Extract provided:
○ ○ ○ ○ ○

# Spray can "chrome"



## Rivnut (Feb 11, 2021)

I have a couple of so-so bikes as far as desirability is concerned but I'd still like for the (once) chrome plated plastic parts to look as nice as possible so painting them is my better choice.  What have you used that gives the best chrome look? The more mirror like shine the better.

Thanks,
Ed


----------



## GTs58 (Feb 11, 2021)

I've tried quite a few so called Chrome paints over the years with nothing meeting my expectations. There are numerous products on the market today that try to imitate chrome or say they do but I can't afford to test them all just for the fun of it. I'm a VHT fan, love their paint but have yet to try the one, #2 in this comparison. Also, if money or cost is not considered I'm sure you could find a product that's a dead ringer for chrome, like hydrochrome. 

Spaz Stix looks like it's worth a shot.


----------



## bloo (Feb 12, 2021)

Krylon Premium Metallic Original Chrome is pretty good, and by pretty good I mean it is orders of magnitude better than anything that was available even a decade ago. It still ain't chrome. You are probably going to want a chrome-smooth surface to shoot it on. YMMV. The picture looks like a full size spray can. It isn't. It's a tall skinny thing.





.


----------



## bricycle (Feb 12, 2021)

chrome powder coat isn't too bad


----------



## bikecrazy (Feb 12, 2021)

○ ○ ○ ○ ○

Using the information:
1. Return, word for word, the portion of the spray can chrome thread starting at "## Rivnut (Feb" and ending at "shine the better.".
2. In the spray can chrome thread, which product does bricycle say isn't too bad?

Data excerpt:
○ ○ ○ ○ ○

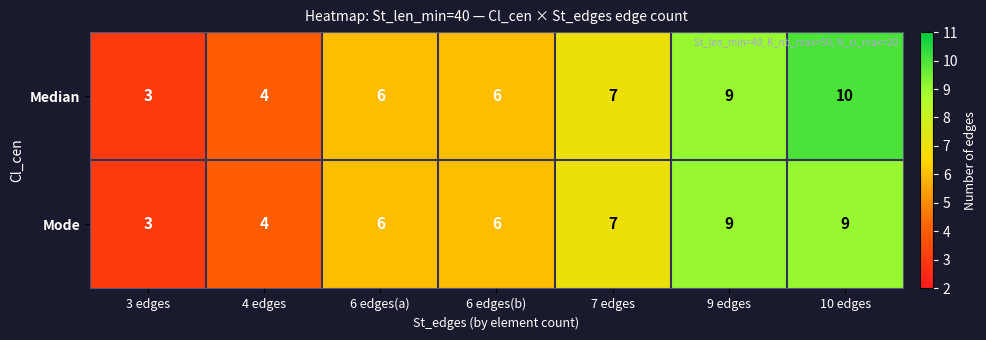

Which category has the highest value across all series?

10 edges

○ ○ ○ ○ ○

Answer section:
1.
## Rivnut (Feb 11, 2021)

I have a couple of so-so bikes as far as desirability is concerned but I'd still like for the (once) chrome plated plastic parts to look as nice as possible so painting them is my better choice.  What have you used that gives the best chrome look? The more mirror like shine the better.

2. Chrome powder coat.